Encrypted Chat for Lawyers & Clients
Most attorney-client conversation happens over channels that keep persistent records: email, SMS, mainstream messengers. For routine matters that is fine. For initial intakes with anxious clients, urgent conversations during fast-moving matters, or exchanges where the existence of a message log itself becomes a discovery target, an account-free, self-destructing channel is a better fit.
The threat model
- Privilege depends on the conversation staying confidential. A leaked, breached, or subpoenaed message log can compromise that.
- Clients in distress often do not have, or will not install, a particular messenger app.
- Some clients deliberately do not want their phone number associated with a particular legal matter.
- The lawyer's own device should not become a long-term archive of every privileged exchange.
How Ciphar fits
Open a Ciphar channel and send the link plus access key to the client over whichever medium they already trust. The client opens the URL in any browser — phone, tablet, public computer in a pinch — types the access key, and is in the conversation immediately. Sixty minutes later the entire exchange is gone from the relay. Nothing to subpoena, nothing to breach, nothing to back up.
Useful patterns
- Initial intake: a 60-minute window is roughly the length of a careful first conversation.
- Sensitive document review: share files (encrypted in-browser) and walk through them on a voice room without recording anything.

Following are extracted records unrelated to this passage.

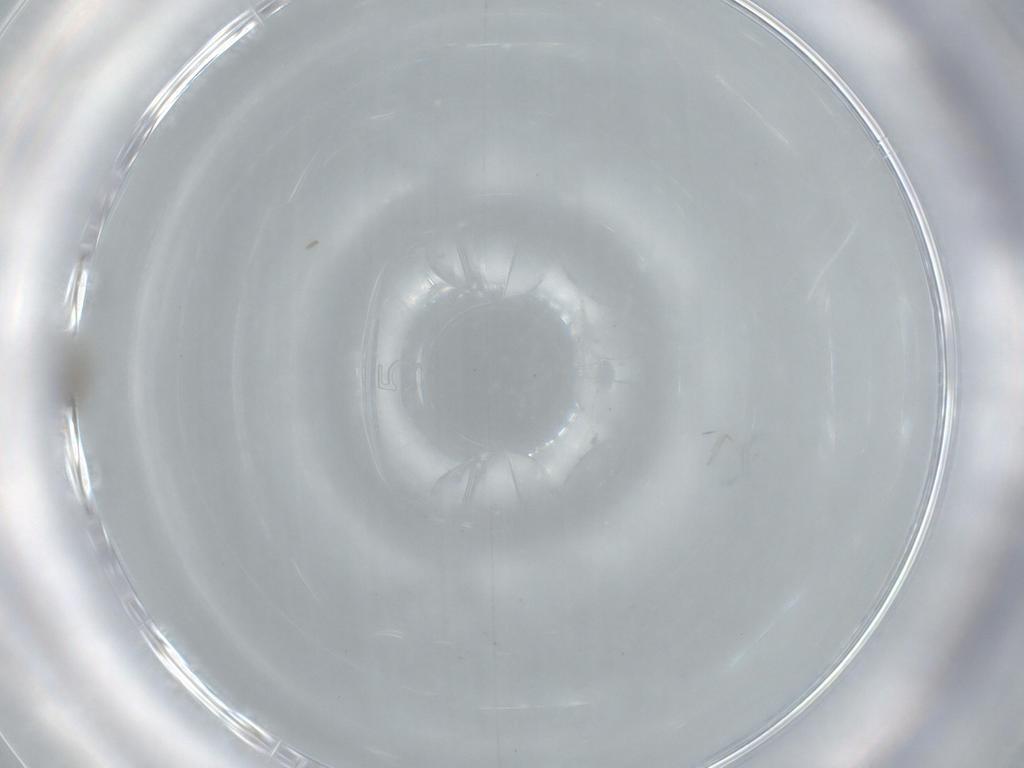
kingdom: Animalia
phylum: Arthropoda
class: Insecta
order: Diptera
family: Cecidomyiidae
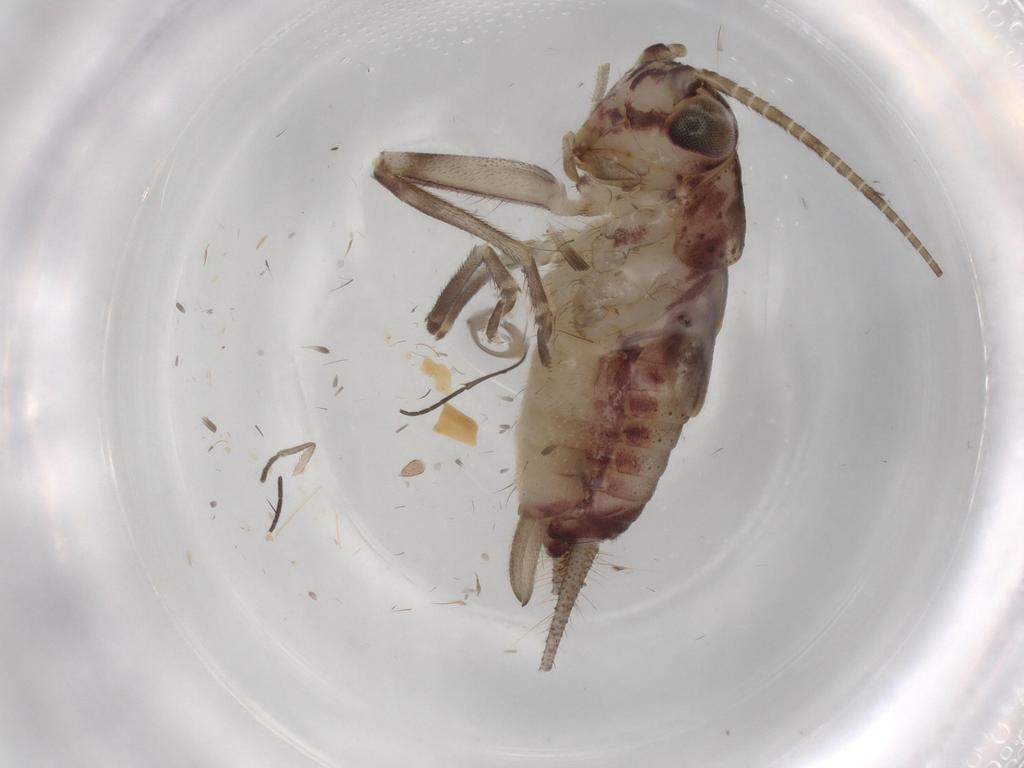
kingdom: Animalia
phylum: Arthropoda
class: Insecta
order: Orthoptera
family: Trigonidiidae
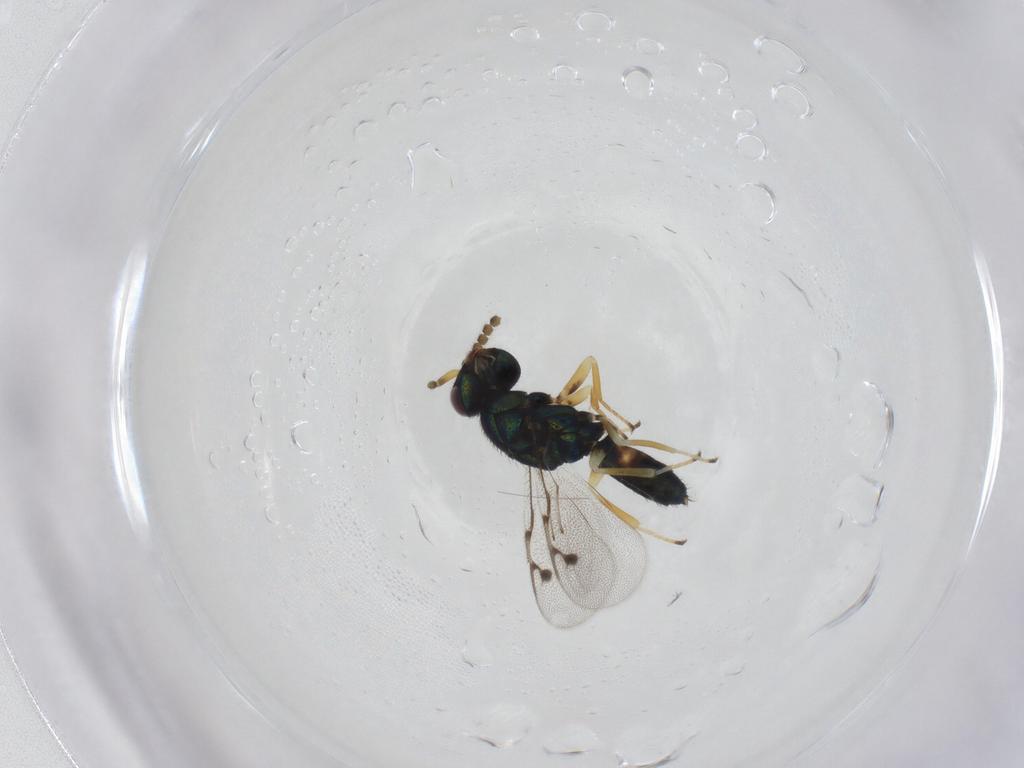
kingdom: Animalia
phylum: Arthropoda
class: Insecta
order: Hymenoptera
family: Pirenidae
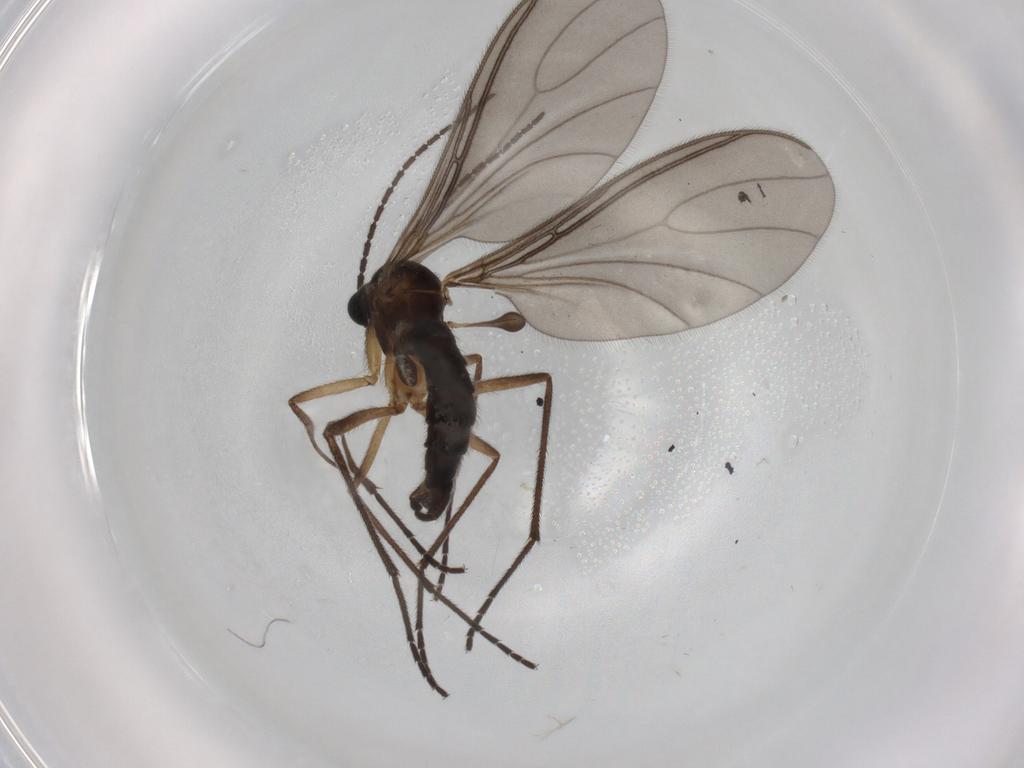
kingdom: Animalia
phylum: Arthropoda
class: Insecta
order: Diptera
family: Sciaridae
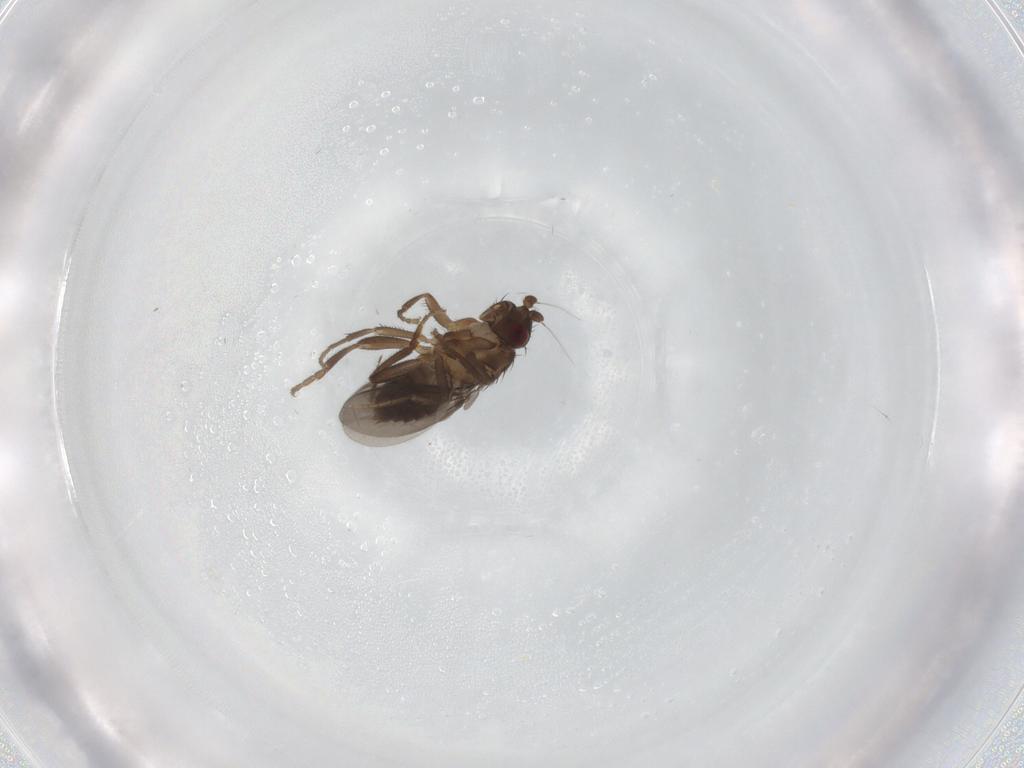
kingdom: Animalia
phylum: Arthropoda
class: Insecta
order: Diptera
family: Sphaeroceridae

- Crisis response: open a fresh channel for each incident so different matters never co-mingle in any history.
Important caveats
- Encryption protects content from the relay. It does not, by itself, satisfy any specific bar-rules requirement on records retention or client-file maintenance. If a record of the conversation is required, take notes outside the channel.
- Privilege is a legal concept, not a technical one. Ciphar can help operationally, but the privilege analysis is jurisdictional and matter-specific.
- If the client uses a shared or compromised device, no E2E system can protect the conversation. Confirm the client is on a private device before discussing anything sensitive.